20 aprile 2021
Aggiornato 17:30
Il segretario della lega Nord interviene a Sky Tg24

Salvini: «Il problema non è il dissenso nei miei confronti, è la delinquenza»

"Sono preoccupato dalle violenze: uno può ascoltare le mie parole e dire di non essere d'accordo con me sull'immigrazione, sull'euro, sulle tasse, sulla Fornero, sull'agricoltura, ci sta, in democrazia è bello questo. Quando si passa alla violenza c'é un problema", ha dichiarato il leader del Carroccio.

Roma (askanews) - «Sono preoccupato dalle violenze: uno può ascoltare le mie parole e dire di non essere d'accordo con me sull'immigrazione, sull'euro, sulle tasse, sulla Fornero, sull'agricoltura, ci sta, in democrazia è bello questo. Quando si passa alla violenza, al lancio di oggetti, quella non è contestazione, quella è delinquenza». Lo ha detto, a 'Dentro i fatti, con le tue domande', l'approfondimento di Sky Tg24, il segretario della Lega Nord Matteo Salvini, a proposito delle contestazioni subite negli ultimi giorni.

Salvini: Il problema non è il dissenso, è la violenza
«Quando sono andato nelle Marche, a Porto Recanati - ha spiegato Salvini -, ero stato invitato a visitare quella vergogna che è l'Hotel House, teatro di spaccio, di droga, di prostituzione, di violenze, da alcuni cittadini africani.
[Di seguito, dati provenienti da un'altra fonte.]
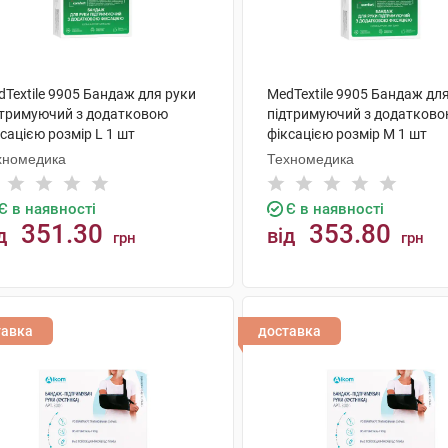
Textile 9905 Бандаж для руки
MedTextile 9905 Бандаж дл
дтримуючий з додатковою
підтримуючий з додатков
сацією розмір L 1 шт
фіксацією розмір M 1 шт
хномедика
Техномедика
Є в наявності
Є в наявності
351.30
353.80
д
від
грн
грн
КУПИТИ
КУПИТИ
тавка
доставка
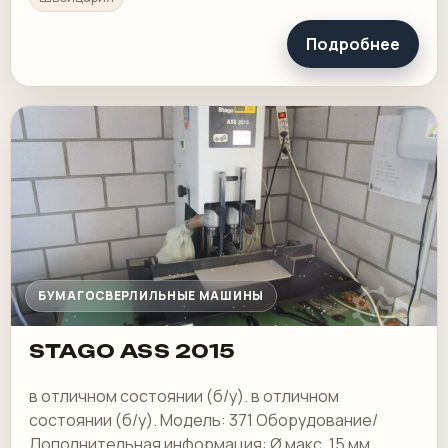
Подробнее
БУМАГОСВЕРЛИЛЬНЫЕ МАШИНЫ
STAGO ASS 2015
в отличном состоянии (б/у). в отличном
состоянии (б/у). Модель: 371 Оборудование/
Дополнительная информация: Ø макс. 15 мм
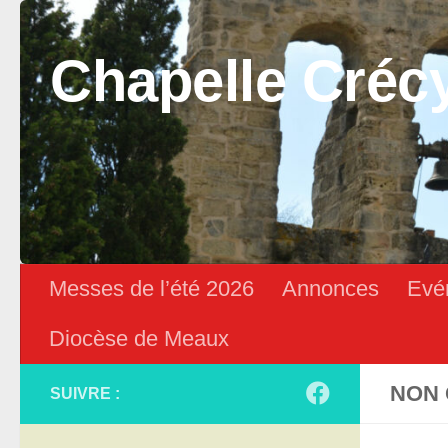
Skip to content
Chapelle Créc
Messes de l’été 2026
Annonces
Evé
Diocèse de Meaux
NON 
SUIVRE :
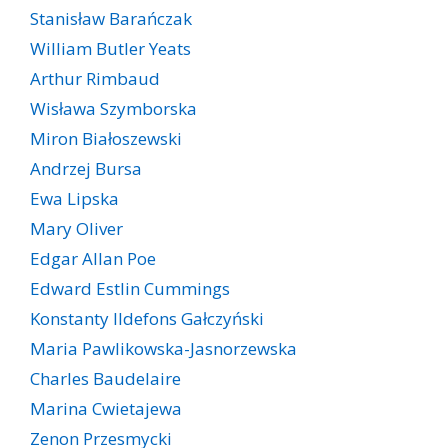
Stanisław Barańczak
William Butler Yeats
Arthur Rimbaud
Wisława Szymborska
Miron Białoszewski
Andrzej Bursa
Ewa Lipska
Mary Oliver
Edgar Allan Poe
Edward Estlin Cummings
Konstanty Ildefons Gałczyński
Maria Pawlikowska-Jasnorzewska
Charles Baudelaire
Marina Cwietajewa
Zenon Przesmycki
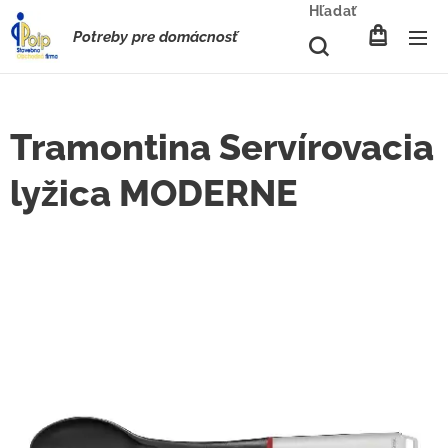
Hľadať
Potreby pre domácnosť
Tramontina Servírovacia
lyžica MODERNE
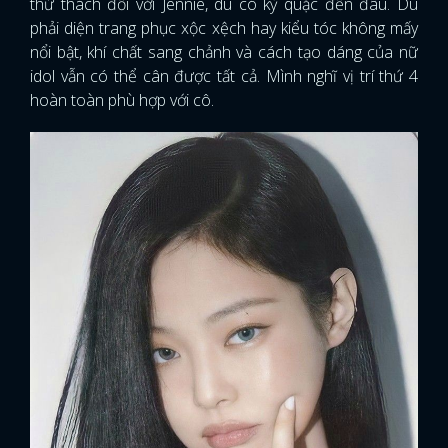
thử thách đối với Jennie, dù có kỳ quặc đến đâu. Dù
phải diện trang phục xộc xệch hay kiểu tóc không mấy
nổi bật, khí chất sang chảnh và cách tạo dáng của nữ
idol vẫn có thể cân được tất cả. Mình nghĩ vị trí thứ 4
hoàn toàn phù hợp với cô.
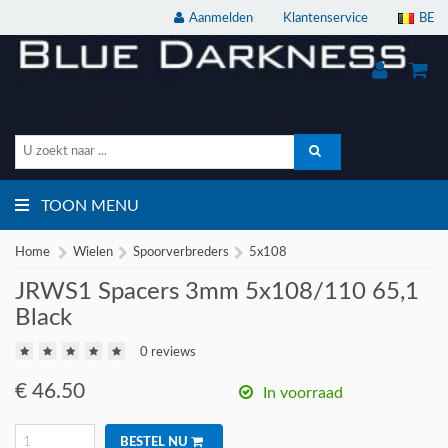
Aanmelden
Klantenservice
BE
TOON MENU
Home
Wielen
Spoorverbreders
5x108
JRWS1 Spacers 3mm 5x108/110 65,1
Black
0 reviews
€
46.50
In voorraad
BESTEL NU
Quindi erano degli immigrati regolari, che abitano a Porto Recanati, ad aver tirato su il telefono e a dire 'Salvini, vieni a darci una mano perché qua non ci ascolta nessuno, siamo in mezzo agli spacciatori, ai delinquenti e ai rapinatori'. Io sono andato e lì c'era una rappresentanza, evidentemente di persone non altrettanto per bene, che mi hanno impedito fisicamente di fare quello che avrei voluto fare».Ed ha aggiunto: "Io ho tutta la convinzione del fatto che l'Italia possa ripartire, semplicemente sono scettico sulle politiche di questo governo perché se non riduci drasticamente le tasse, qualunque mezza ripresa dura un quarto d'ora. Il problema - prosegue Salvini - è tornare a rendere attrattiva l'Italia. Noi abbiamo la proposta dell'aliquota fiscale unica, secca al 15% per i cittadini e le imprese, per tornare ad attrarre invece che ad allontanare imprenditori e ragazzi che vanno a Londra, a Berlino, in Romania, in Croazia. Quindi temo che siano riprese o ricadute che comunque durino poco», ha concluso il leader del Carroccio.